There were and are holidays and festivals and parades in Europe. Something I don’t ever remember seeing here. I think “ancient” is an accurate description, in regards to the US, anyway. Seems in the more modern times the acknowledgement of May turned more towards labor and/or politics. With Great Britain’s celebrations – at one point – coinciding with the last day of planting for the small towns and villages the farm workers would get the day off. Wiki further cites many celebrations of May Day still being held. Finland uses the day as an excuse to have carnival like festivities. France celebrates May 1st by giving ladies flowers. Lilies of the Valley.
In Germany there seems to be a tradition of Maypoles and flowers. Not certain this tradition is still done today, but Maypoles with ribbons were placed in the lady’s yard by a love interest whereas ladies place “roses or rice in the form of a heart at the house of their beloved one”. Roses or rice? And May Day is a public holiday.
In Ireland they have a feast and in Bulgaria they celebrate Irminden by performing rituals to protect people from the snakes and lizards associated with the holiday. Romania has what they call the arminden. Their celebration might lend more to doing “rites and habits” they believe might protect farm animals and crops. The first day of May in Sweden is “celebrated as International Workers’ Day.”
Some places in Canada celebrate May Day but it sounds more like parades and celebrations for International Workers’ Day.
In some parts of the United States, May Baskets are made. These are small baskets usually filled with flowers or treats and left at someone’s doorstep. The giver rings the bell and runs away. The person receiving the basket tries to catch the fleeing giver; if caught, a kiss is exchanged.

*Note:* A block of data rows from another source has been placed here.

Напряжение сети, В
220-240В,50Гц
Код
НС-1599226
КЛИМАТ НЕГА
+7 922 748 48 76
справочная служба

But in modern day the day has changed to a more political day. Since 2006 it has been a day of protests. And I see from a Google Search that there are many planned for this May Day (2015).
When I was young I had heard the expression about dancing around the Maypole, but I have never heard of an actual May Day celebration. Wouldn’t it be fabulous if the days of giving flowers came back around?
Do you celebrate May Day? Do you have plans for May Day? Have you EVER celebrated May Day?